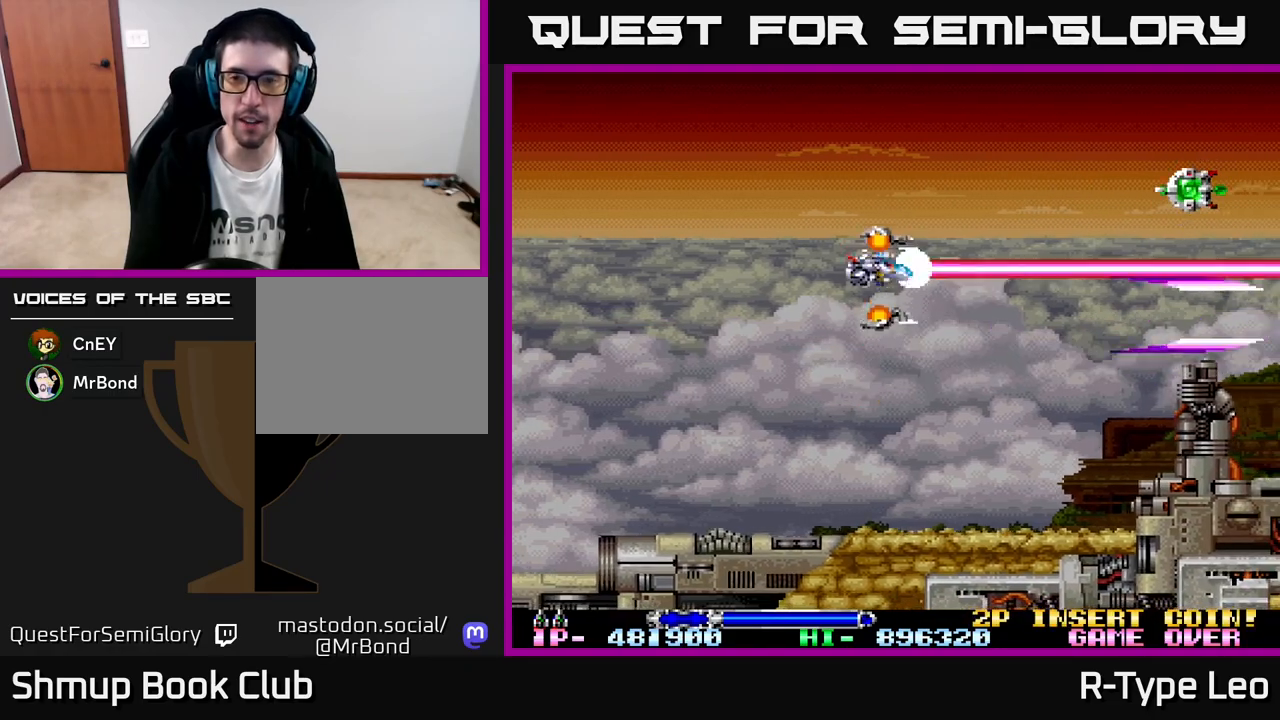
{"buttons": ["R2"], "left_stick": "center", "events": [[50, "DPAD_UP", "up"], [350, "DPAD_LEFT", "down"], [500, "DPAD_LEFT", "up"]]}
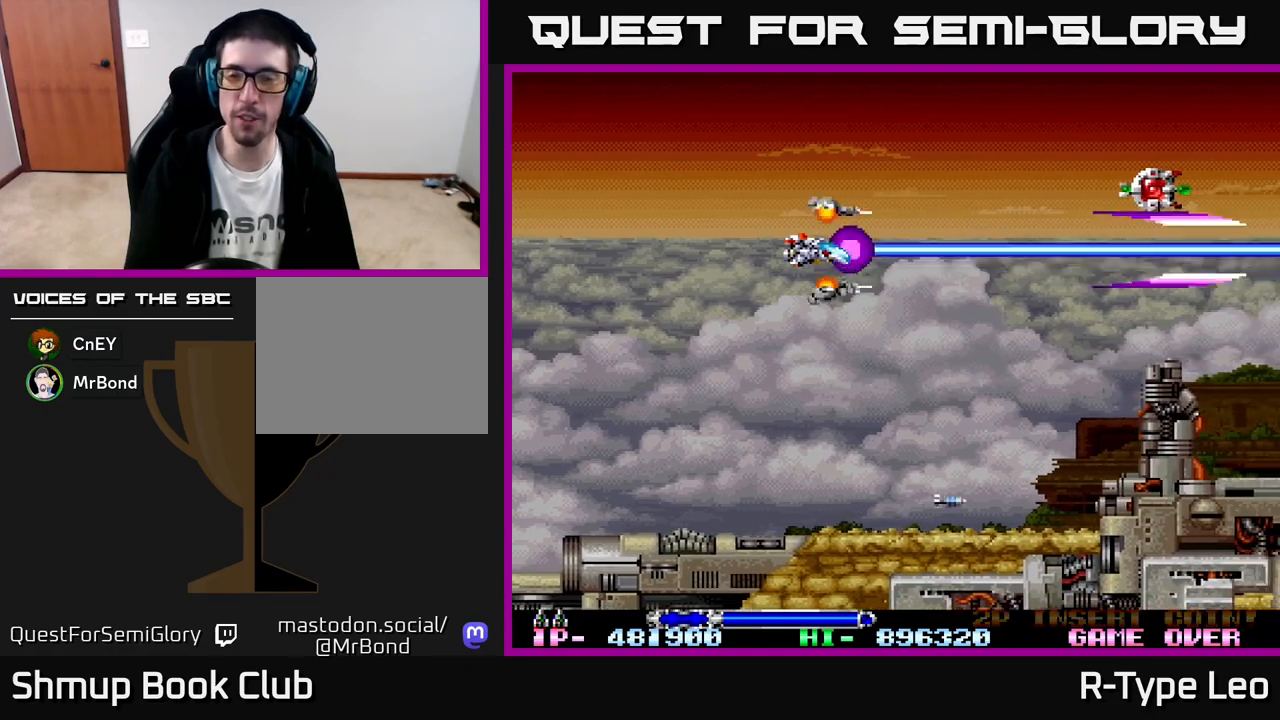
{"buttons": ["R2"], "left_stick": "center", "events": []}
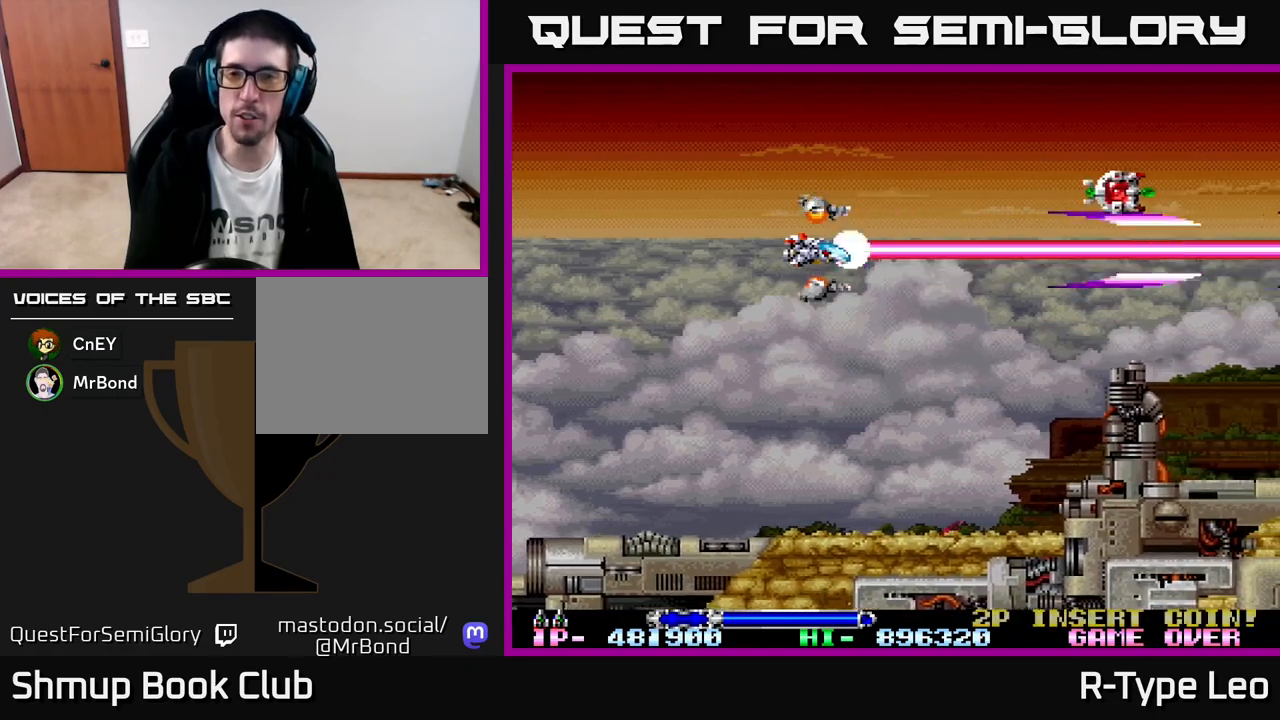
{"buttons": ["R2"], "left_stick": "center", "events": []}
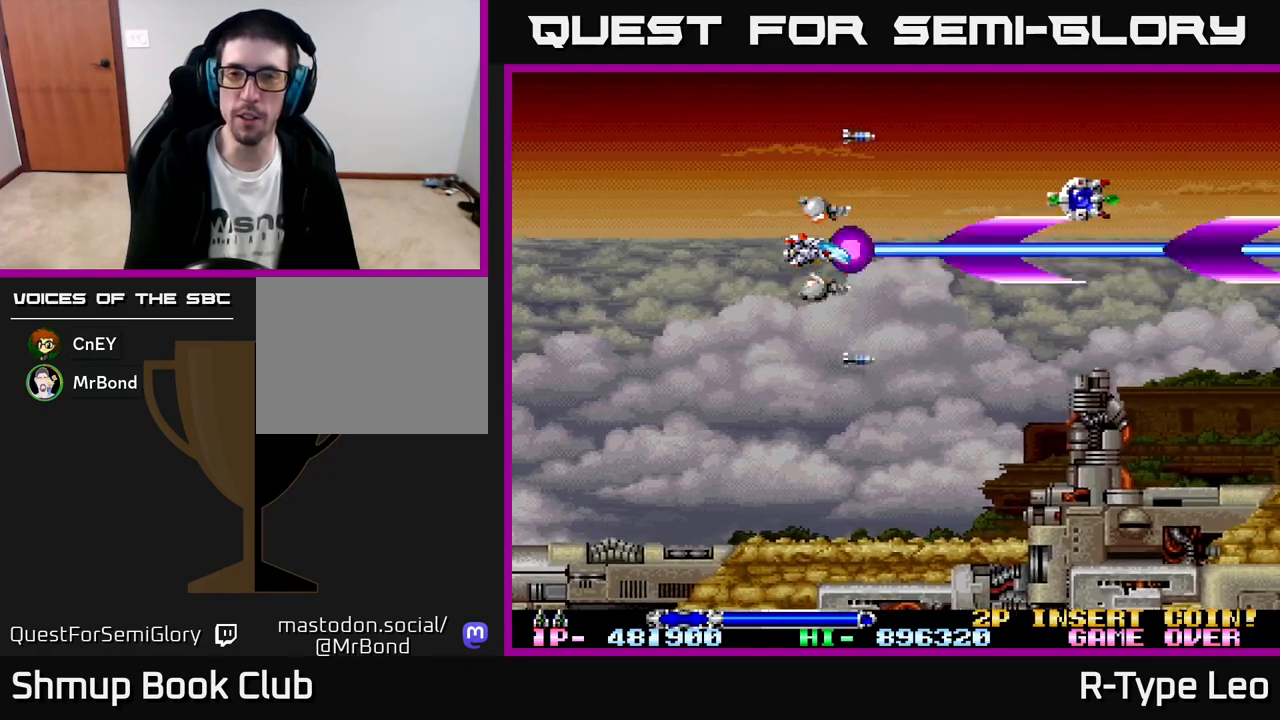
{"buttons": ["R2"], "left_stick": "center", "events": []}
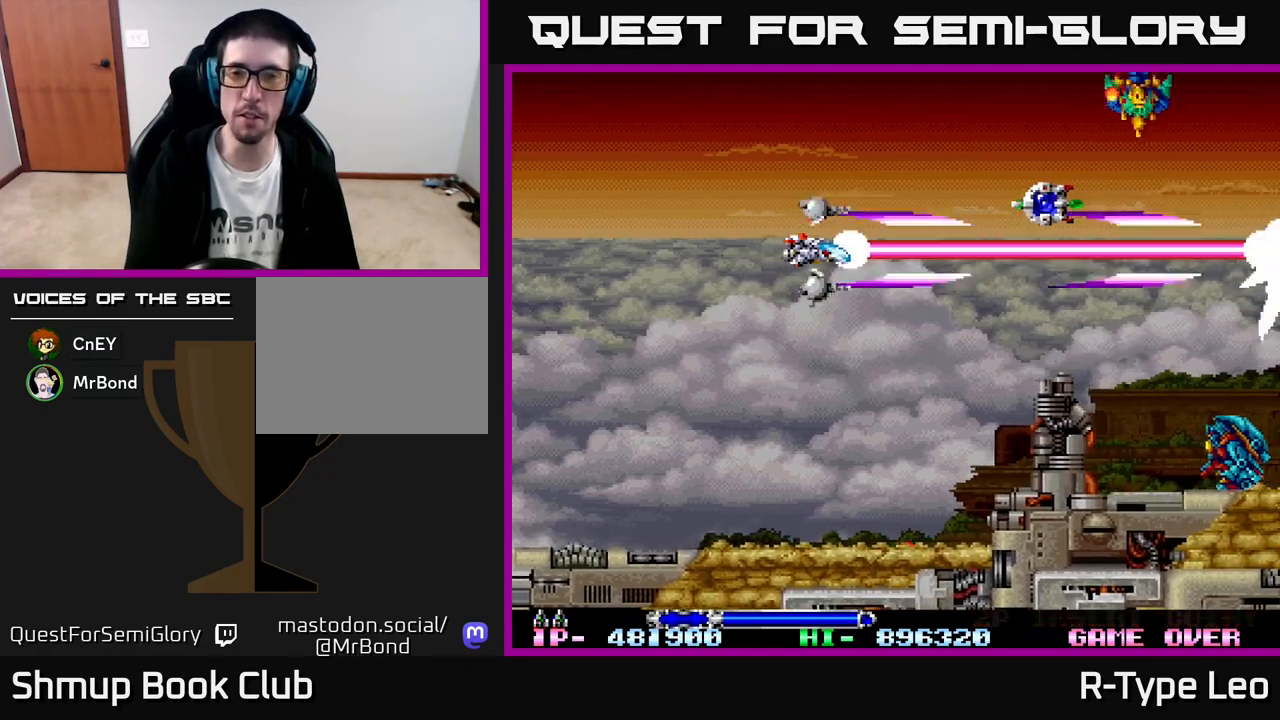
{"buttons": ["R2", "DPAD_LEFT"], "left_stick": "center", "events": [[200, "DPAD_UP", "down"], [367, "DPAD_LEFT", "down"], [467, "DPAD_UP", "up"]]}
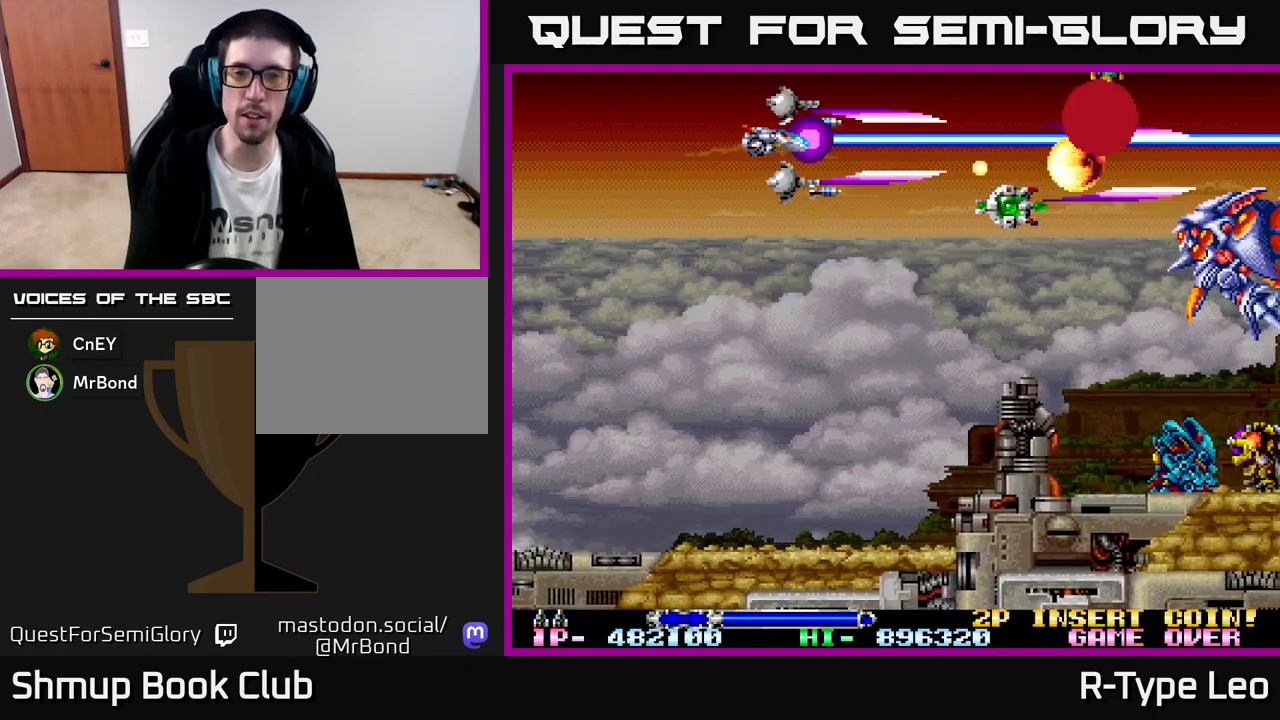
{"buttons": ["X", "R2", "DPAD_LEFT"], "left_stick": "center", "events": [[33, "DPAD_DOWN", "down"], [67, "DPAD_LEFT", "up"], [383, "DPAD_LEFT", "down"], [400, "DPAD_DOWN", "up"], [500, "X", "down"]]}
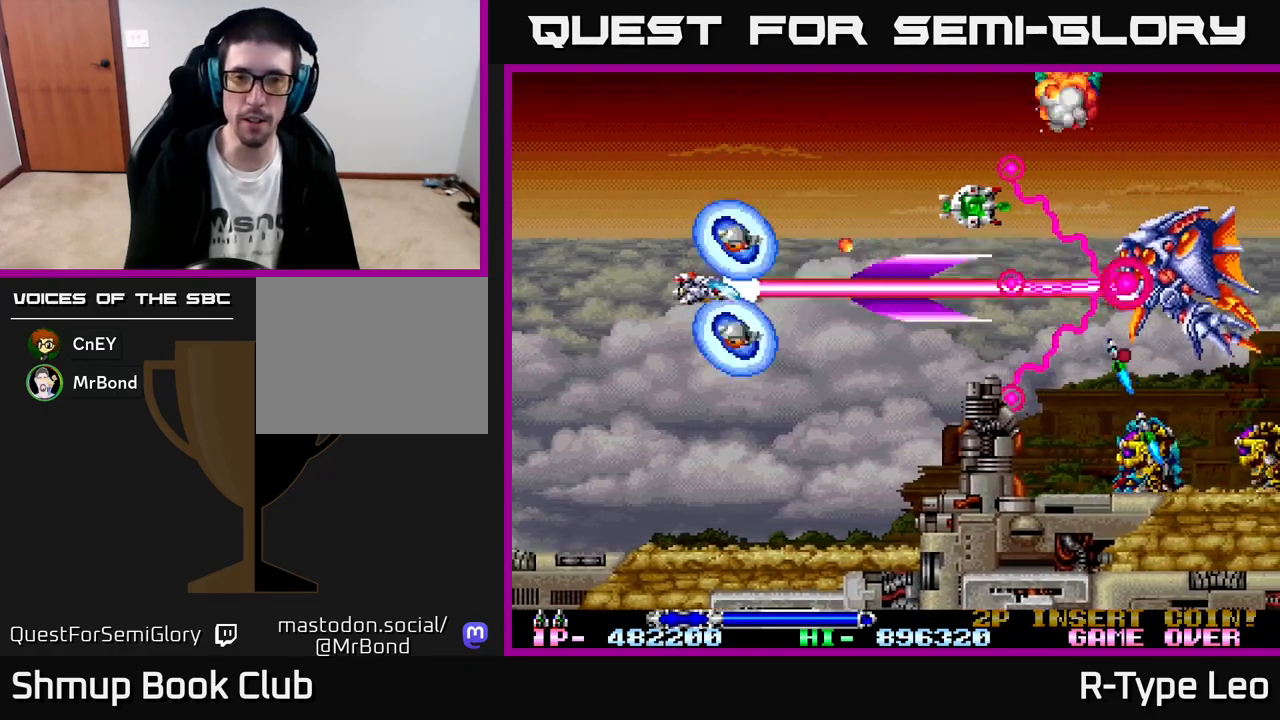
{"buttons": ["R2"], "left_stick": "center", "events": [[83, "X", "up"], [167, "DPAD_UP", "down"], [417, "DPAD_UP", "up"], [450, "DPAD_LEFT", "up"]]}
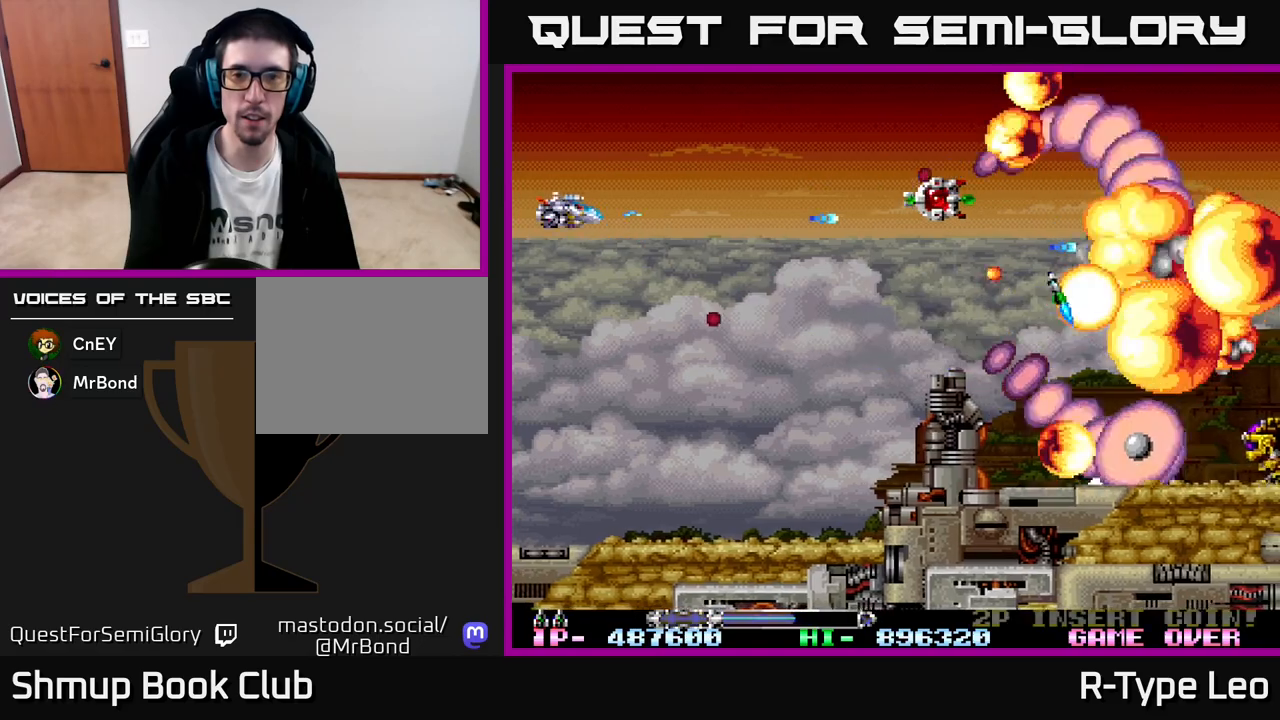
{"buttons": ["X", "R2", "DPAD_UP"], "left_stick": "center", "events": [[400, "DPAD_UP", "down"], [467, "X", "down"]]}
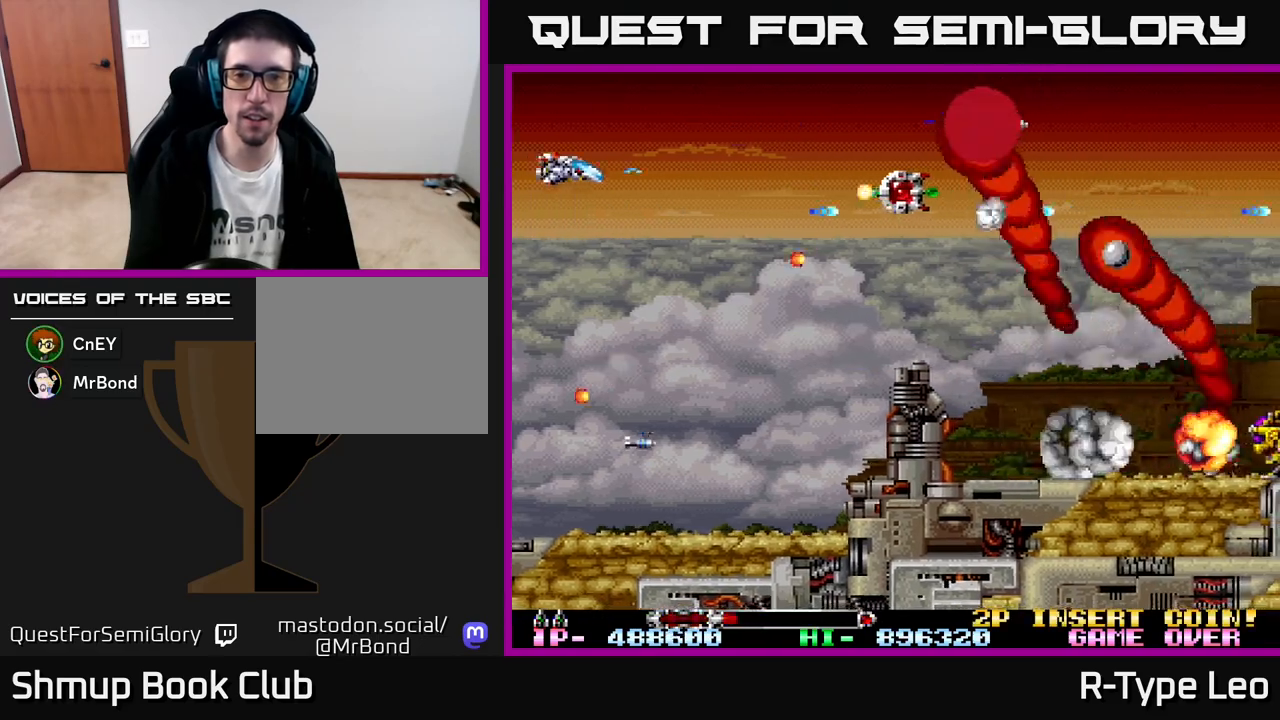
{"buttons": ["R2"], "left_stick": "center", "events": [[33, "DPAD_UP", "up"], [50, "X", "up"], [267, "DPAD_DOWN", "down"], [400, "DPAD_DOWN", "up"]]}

________

**Exercise objective:** Everything in the data except the pictures must be transcribed exactly.

**Task solution:**
{"buttons": ["R2"], "left_stick": "center", "events": [[50, "DPAD_UP", "up"], [350, "DPAD_LEFT", "down"], [500, "DPAD_LEFT", "up"]]}
{"buttons": ["R2"], "left_stick": "center", "events": []}
{"buttons": ["R2"], "left_stick": "center", "events": []}
{"buttons": ["R2"], "left_stick": "center", "events": []}
{"buttons": ["R2", "DPAD_LEFT"], "left_stick": "center", "events": [[200, "DPAD_UP", "down"], [367, "DPAD_LEFT", "down"], [467, "DPAD_UP", "up"]]}
{"buttons": ["X", "R2", "DPAD_LEFT"], "left_stick": "center", "events": [[33, "DPAD_DOWN", "down"], [67, "DPAD_LEFT", "up"], [383, "DPAD_LEFT", "down"], [400, "DPAD_DOWN", "up"], [500, "X", "down"]]}
{"buttons": ["R2"], "left_stick": "center", "events": [[83, "X", "up"], [167, "DPAD_UP", "down"], [417, "DPAD_UP", "up"], [450, "DPAD_LEFT", "up"]]}
{"buttons": ["X", "R2", "DPAD_UP"], "left_stick": "center", "events": [[400, "DPAD_UP", "down"], [467, "X", "down"]]}
{"buttons": ["R2"], "left_stick": "center", "events": [[33, "DPAD_UP", "up"], [50, "X", "up"], [267, "DPAD_DOWN", "down"], [400, "DPAD_DOWN", "up"]]}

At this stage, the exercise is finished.